Present the material below as a Markdown table with two columns, "Row" and "Line text": number each nonblank line in order under "Row" and put the line itself under "Line text", leaving out blank lines.

* Supplied entries
————————

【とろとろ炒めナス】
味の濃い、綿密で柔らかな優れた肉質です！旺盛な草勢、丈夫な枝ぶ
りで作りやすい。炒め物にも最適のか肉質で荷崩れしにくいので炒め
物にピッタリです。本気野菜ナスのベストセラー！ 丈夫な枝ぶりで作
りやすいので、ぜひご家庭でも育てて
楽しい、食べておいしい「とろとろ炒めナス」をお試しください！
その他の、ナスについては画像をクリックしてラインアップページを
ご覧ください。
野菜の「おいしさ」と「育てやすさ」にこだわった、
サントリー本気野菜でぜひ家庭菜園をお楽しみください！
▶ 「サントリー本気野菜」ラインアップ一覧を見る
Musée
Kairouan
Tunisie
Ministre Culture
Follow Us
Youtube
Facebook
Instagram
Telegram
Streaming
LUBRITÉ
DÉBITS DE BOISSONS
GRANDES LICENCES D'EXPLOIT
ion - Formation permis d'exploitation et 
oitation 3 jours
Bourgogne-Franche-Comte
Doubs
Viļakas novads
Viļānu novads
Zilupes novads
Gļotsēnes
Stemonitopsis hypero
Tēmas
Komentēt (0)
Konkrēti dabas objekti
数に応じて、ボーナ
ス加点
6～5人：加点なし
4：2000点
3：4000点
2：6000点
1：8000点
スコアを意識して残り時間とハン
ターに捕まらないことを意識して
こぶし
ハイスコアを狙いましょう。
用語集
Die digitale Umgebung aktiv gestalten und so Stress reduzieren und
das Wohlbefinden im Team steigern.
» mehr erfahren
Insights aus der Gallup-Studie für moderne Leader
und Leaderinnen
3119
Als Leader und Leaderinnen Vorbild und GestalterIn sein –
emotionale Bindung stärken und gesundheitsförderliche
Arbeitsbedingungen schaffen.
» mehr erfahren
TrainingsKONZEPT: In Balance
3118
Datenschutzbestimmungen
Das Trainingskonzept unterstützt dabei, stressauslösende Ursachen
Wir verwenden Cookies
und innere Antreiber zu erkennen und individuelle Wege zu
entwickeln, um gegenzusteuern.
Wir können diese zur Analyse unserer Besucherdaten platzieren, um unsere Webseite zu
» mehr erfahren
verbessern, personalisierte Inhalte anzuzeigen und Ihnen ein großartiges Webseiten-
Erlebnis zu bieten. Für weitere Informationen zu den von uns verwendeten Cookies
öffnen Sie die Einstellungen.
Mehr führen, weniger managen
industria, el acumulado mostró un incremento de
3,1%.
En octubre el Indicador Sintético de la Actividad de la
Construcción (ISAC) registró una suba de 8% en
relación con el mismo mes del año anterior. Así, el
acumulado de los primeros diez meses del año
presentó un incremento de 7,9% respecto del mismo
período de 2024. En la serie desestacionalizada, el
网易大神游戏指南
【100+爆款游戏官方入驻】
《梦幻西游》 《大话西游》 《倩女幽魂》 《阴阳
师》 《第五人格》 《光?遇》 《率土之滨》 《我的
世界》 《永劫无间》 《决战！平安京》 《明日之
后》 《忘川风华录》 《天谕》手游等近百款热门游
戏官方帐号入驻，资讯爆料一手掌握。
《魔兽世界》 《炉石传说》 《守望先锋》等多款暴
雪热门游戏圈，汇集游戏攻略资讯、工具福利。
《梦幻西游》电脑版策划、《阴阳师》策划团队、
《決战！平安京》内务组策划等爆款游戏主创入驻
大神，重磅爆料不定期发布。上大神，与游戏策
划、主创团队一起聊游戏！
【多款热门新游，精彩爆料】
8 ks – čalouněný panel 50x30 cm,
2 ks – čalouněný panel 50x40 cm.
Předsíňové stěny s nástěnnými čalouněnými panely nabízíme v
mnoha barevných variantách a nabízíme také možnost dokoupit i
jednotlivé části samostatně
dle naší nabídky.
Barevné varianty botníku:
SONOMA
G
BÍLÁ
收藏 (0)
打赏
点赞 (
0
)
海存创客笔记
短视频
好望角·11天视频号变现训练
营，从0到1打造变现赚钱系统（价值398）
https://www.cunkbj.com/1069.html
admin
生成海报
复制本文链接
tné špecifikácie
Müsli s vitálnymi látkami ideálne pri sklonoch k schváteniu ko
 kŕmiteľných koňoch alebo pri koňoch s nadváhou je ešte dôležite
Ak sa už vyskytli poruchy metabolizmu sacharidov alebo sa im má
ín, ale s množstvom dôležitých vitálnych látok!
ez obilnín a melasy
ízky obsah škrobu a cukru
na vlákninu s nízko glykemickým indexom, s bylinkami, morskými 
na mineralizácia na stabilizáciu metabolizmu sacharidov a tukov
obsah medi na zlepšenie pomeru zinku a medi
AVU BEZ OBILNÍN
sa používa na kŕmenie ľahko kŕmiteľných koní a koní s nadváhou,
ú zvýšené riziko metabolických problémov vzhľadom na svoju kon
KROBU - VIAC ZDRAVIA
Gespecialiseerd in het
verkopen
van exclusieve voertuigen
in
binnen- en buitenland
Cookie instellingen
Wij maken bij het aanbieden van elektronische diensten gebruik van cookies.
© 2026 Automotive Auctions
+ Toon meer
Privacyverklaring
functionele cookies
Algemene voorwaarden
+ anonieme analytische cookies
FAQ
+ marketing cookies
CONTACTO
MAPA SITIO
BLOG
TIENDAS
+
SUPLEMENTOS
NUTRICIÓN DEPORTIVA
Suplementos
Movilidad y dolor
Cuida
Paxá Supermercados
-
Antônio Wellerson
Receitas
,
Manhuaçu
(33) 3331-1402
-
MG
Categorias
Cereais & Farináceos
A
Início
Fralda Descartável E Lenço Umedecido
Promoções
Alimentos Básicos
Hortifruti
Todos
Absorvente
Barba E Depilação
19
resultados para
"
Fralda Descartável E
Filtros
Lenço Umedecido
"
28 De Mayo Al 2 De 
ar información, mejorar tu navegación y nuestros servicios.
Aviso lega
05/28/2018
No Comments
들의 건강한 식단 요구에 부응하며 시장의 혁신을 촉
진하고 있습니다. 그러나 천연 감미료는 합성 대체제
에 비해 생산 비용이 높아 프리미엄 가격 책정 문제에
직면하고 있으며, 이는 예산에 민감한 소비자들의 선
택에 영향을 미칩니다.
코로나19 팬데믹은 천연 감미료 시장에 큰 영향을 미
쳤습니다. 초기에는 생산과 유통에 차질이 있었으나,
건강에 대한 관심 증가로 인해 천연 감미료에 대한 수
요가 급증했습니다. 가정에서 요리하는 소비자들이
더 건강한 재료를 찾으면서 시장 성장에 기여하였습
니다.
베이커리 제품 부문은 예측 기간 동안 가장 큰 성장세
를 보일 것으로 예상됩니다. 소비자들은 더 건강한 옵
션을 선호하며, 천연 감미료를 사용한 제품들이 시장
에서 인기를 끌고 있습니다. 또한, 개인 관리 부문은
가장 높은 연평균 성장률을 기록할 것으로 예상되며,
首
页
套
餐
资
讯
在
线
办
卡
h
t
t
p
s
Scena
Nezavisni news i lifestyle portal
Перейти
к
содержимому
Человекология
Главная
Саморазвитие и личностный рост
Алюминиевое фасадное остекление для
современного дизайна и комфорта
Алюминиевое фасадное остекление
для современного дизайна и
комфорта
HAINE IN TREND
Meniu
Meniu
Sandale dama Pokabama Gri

————————

* Task response
| Row | Line text |
|---|---|
| 1 | 【とろとろ炒めナス】 |
| 2 | 味の濃い、綿密で柔らかな優れた肉質です！旺盛な草勢、丈夫な枝ぶ |
| 3 | りで作りやすい。炒め物にも最適のか肉質で荷崩れしにくいので炒め |
| 4 | 物にピッタリです。本気野菜ナスのベストセラー！ 丈夫な枝ぶりで作 |
| 5 | りやすいので、ぜひご家庭でも育てて |
| 6 | 楽しい、食べておいしい「とろとろ炒めナス」をお試しください！ |
| 7 | その他の、ナスについては画像をクリックしてラインアップページを |
| 8 | ご覧ください。 |
| 9 | 野菜の「おいしさ」と「育てやすさ」にこだわった、 |
| 10 | サントリー本気野菜でぜひ家庭菜園をお楽しみください！ |
| 11 | ▶ 「サントリー本気野菜」ラインアップ一覧を見る |
| 12 | Musée |
| 13 | Kairouan |
| 14 | Tunisie |
| 15 | Ministre Culture |
| 16 | Follow Us |
| 17 | Youtube |
| 18 | Facebook |
| 19 | Instagram |
| 20 | Telegram |
| 21 | Streaming |
| 22 | LUBRITÉ |
| 23 | DÉBITS DE BOISSONS |
| 24 | GRANDES LICENCES D'EXPLOIT |
| 25 | ion - Formation permis d'exploitation et  |
| 26 | oitation 3 jours |
| 27 | Bourgogne-Franche-Comte |
| 28 | Doubs |
| 29 | Viļakas novads |
| 30 | Viļānu novads |
| 31 | Zilupes novads |
| 32 | Gļotsēnes |
| 33 | Stemonitopsis hypero |
| 34 | Tēmas |
| 35 | Komentēt (0) |
| 36 | Konkrēti dabas objekti |
| 37 | 数に応じて、ボーナ |
| 38 | ス加点 |
| 39 | 6～5人：加点なし |
| 40 | 4：2000点 |
| 41 | 3：4000点 |
| 42 | 2：6000点 |
| 43 | 1：8000点 |
| 44 | スコアを意識して残り時間とハン |
| 45 | ターに捕まらないことを意識して |
| 46 | こぶし |
| 47 | ハイスコアを狙いましょう。 |
| 48 | 用語集 |
| 49 | Die digitale Umgebung aktiv gestalten und so Stress reduzieren und |
| 50 | das Wohlbefinden im Team steigern. |
| 51 | » mehr erfahren |
| 52 | Insights aus der Gallup-Studie für moderne Leader |
| 53 | und Leaderinnen |
| 54 | 3119 |
| 55 | Als Leader und Leaderinnen Vorbild und GestalterIn sein – |
| 56 | emotionale Bindung stärken und gesundheitsförderliche |
| 57 | Arbeitsbedingungen schaffen. |
| 58 | » mehr erfahren |
| 59 | TrainingsKONZEPT: In Balance |
| 60 | 3118 |
| 61 | Datenschutzbestimmungen |
| 62 | Das Trainingskonzept unterstützt dabei, stressauslösende Ursachen |
| 63 | Wir verwenden Cookies |
| 64 | und innere Antreiber zu erkennen und individuelle Wege zu |
| 65 | entwickeln, um gegenzusteuern. |
| 66 | Wir können diese zur Analyse unserer Besucherdaten platzieren, um unsere Webseite zu |
| 67 | » mehr erfahren |
| 68 | verbessern, personalisierte Inhalte anzuzeigen und Ihnen ein großartiges Webseiten- |
| 69 | Erlebnis zu bieten. Für weitere Informationen zu den von uns verwendeten Cookies |
| 70 | öffnen Sie die Einstellungen. |
| 71 | Mehr führen, weniger managen |
| 72 | industria, el acumulado mostró un incremento de |
| 73 | 3,1%. |
| 74 | En octubre el Indicador Sintético de la Actividad de la |
| 75 | Construcción (ISAC) registró una suba de 8% en |
| 76 | relación con el mismo mes del año anterior. Así, el |
| 77 | acumulado de los primeros diez meses del año |
| 78 | presentó un incremento de 7,9% respecto del mismo |
| 79 | período de 2024. En la serie desestacionalizada, el |
| 80 | 网易大神游戏指南 |
| 81 | 【100+爆款游戏官方入驻】 |
| 82 | 《梦幻西游》 《大话西游》 《倩女幽魂》 《阴阳 |
| 83 | 师》 《第五人格》 《光?遇》 《率土之滨》 《我的 |
| 84 | 世界》 《永劫无间》 《决战！平安京》 《明日之 |
| 85 | 后》 《忘川风华录》 《天谕》手游等近百款热门游 |
| 86 | 戏官方帐号入驻，资讯爆料一手掌握。 |
| 87 | 《魔兽世界》 《炉石传说》 《守望先锋》等多款暴 |
| 88 | 雪热门游戏圈，汇集游戏攻略资讯、工具福利。 |
| 89 | 《梦幻西游》电脑版策划、《阴阳师》策划团队、 |
| 90 | 《決战！平安京》内务组策划等爆款游戏主创入驻 |
| 91 | 大神，重磅爆料不定期发布。上大神，与游戏策 |
| 92 | 划、主创团队一起聊游戏！ |
| 93 | 【多款热门新游，精彩爆料】 |
| 94 | 8 ks – čalouněný panel 50x30 cm, |
| 95 | 2 ks – čalouněný panel 50x40 cm. |
| 96 | Předsíňové stěny s nástěnnými čalouněnými panely nabízíme v |
| 97 | mnoha barevných variantách a nabízíme také možnost dokoupit i |
| 98 | jednotlivé části samostatně |
| 99 | dle naší nabídky. |
| 100 | Barevné varianty botníku: |
| 101 | SONOMA |
| 102 | G |
| 103 | BÍLÁ |
| 104 | 收藏 (0) |
| 105 | 打赏 |
| 106 | 点赞 ( |
| 107 | 0 |
| 108 | ) |
| 109 | 海存创客笔记 |
| 110 | 短视频 |
| 111 | 好望角·11天视频号变现训练 |
| 112 | 营，从0到1打造变现赚钱系统（价值398） |
| 113 | https://www.cunkbj.com/1069.html |
| 114 | admin |
| 115 | 生成海报 |
| 116 | 复制本文链接 |
| 117 | tné špecifikácie |
| 118 | Müsli s vitálnymi látkami ideálne pri sklonoch k schváteniu ko |
| 119 |  kŕmiteľných koňoch alebo pri koňoch s nadváhou je ešte dôležite |
| 120 | Ak sa už vyskytli poruchy metabolizmu sacharidov alebo sa im má |
| 121 | ín, ale s množstvom dôležitých vitálnych látok! |
| 122 | ez obilnín a melasy |
| 123 | ízky obsah škrobu a cukru |
| 124 | na vlákninu s nízko glykemickým indexom, s bylinkami, morskými  |
| 125 | na mineralizácia na stabilizáciu metabolizmu sacharidov a tukov |
| 126 | obsah medi na zlepšenie pomeru zinku a medi |
| 127 | AVU BEZ OBILNÍN |
| 128 | sa používa na kŕmenie ľahko kŕmiteľných koní a koní s nadváhou, |
| 129 | ú zvýšené riziko metabolických problémov vzhľadom na svoju kon |
| 130 | KROBU - VIAC ZDRAVIA |
| 131 | Gespecialiseerd in het |
| 132 | verkopen |
| 133 | van exclusieve voertuigen |
| 134 | in |
| 135 | binnen- en buitenland |
| 136 | Cookie instellingen |
| 137 | Wij maken bij het aanbieden van elektronische diensten gebruik van cookies. |
| 138 | © 2026 Automotive Auctions |
| 139 | + Toon meer |
| 140 | Privacyverklaring |
| 141 | functionele cookies |
| 142 | Algemene voorwaarden |
| 143 | + anonieme analytische cookies |
| 144 | FAQ |
| 145 | + marketing cookies |
| 146 | CONTACTO |
| 147 | MAPA SITIO |
| 148 | BLOG |
| 149 | TIENDAS |
| 150 | + |
| 151 | SUPLEMENTOS |
| 152 | NUTRICIÓN DEPORTIVA |
| 153 | Suplementos |
| 154 | Movilidad y dolor |
| 155 | Cuida |
| 156 | Paxá Supermercados |
| 157 | - |
| 158 | Antônio Wellerson |
| 159 | Receitas |
| 160 | , |
| 161 | Manhuaçu |
| 162 | (33) 3331-1402 |
| 163 | - |
| 164 | MG |
| 165 | Categorias |
| 166 | Cereais & Farináceos |
| 167 | A |
| 168 | Início |
| 169 | Fralda Descartável E Lenço Umedecido |
| 170 | Promoções |
| 171 | Alimentos Básicos |
| 172 | Hortifruti |
| 173 | Todos |
| 174 | Absorvente |
| 175 | Barba E Depilação |
| 176 | 19 |
| 177 | resultados para |
| 178 | " |
| 179 | Fralda Descartável E |
| 180 | Filtros |
| 181 | Lenço Umedecido |
| 182 | " |
| 183 | 28 De Mayo Al 2 De  |
| 184 | ar información, mejorar tu navegación y nuestros servicios. |
| 185 | Aviso lega |
| 186 | 05/28/2018 |
| 187 | No Comments |
| 188 | 들의 건강한 식단 요구에 부응하며 시장의 혁신을 촉 |
| 189 | 진하고 있습니다. 그러나 천연 감미료는 합성 대체제 |
| 190 | 에 비해 생산 비용이 높아 프리미엄 가격 책정 문제에 |
| 191 | 직면하고 있으며, 이는 예산에 민감한 소비자들의 선 |
| 192 | 택에 영향을 미칩니다. |
| 193 | 코로나19 팬데믹은 천연 감미료 시장에 큰 영향을 미 |
| 194 | 쳤습니다. 초기에는 생산과 유통에 차질이 있었으나, |
| 195 | 건강에 대한 관심 증가로 인해 천연 감미료에 대한 수 |
| 196 | 요가 급증했습니다. 가정에서 요리하는 소비자들이 |
| 197 | 더 건강한 재료를 찾으면서 시장 성장에 기여하였습 |
| 198 | 니다. |
| 199 | 베이커리 제품 부문은 예측 기간 동안 가장 큰 성장세 |
| 200 | 를 보일 것으로 예상됩니다. 소비자들은 더 건강한 옵 |
| 201 | 션을 선호하며, 천연 감미료를 사용한 제품들이 시장 |
| 202 | 에서 인기를 끌고 있습니다. 또한, 개인 관리 부문은 |
| 203 | 가장 높은 연평균 성장률을 기록할 것으로 예상되며, |
| 204 | 首 |
| 205 | 页 |
| 206 | 套 |
| 207 | 餐 |
| 208 | 资 |
| 209 | 讯 |
| 210 | 在 |
| 211 | 线 |
| 212 | 办 |
| 213 | 卡 |
| 214 | h |
| 215 | t |
| 216 | t |
| 217 | p |
| 218 | s |
| 219 | Scena |
| 220 | Nezavisni news i lifestyle portal |
| 221 | Перейти |
| 222 | к |
| 223 | содержимому |
| 224 | Человекология |
| 225 | Главная |
| 226 | Саморазвитие и личностный рост |
| 227 | Алюминиевое фасадное остекление для |
| 228 | современного дизайна и комфорта |
| 229 | Алюминиевое фасадное остекление |
| 230 | для современного дизайна и |
| 231 | комфорта |
| 232 | HAINE IN TREND |
| 233 | Meniu |
| 234 | Meniu |
| 235 | Sandale dama Pokabama Gri |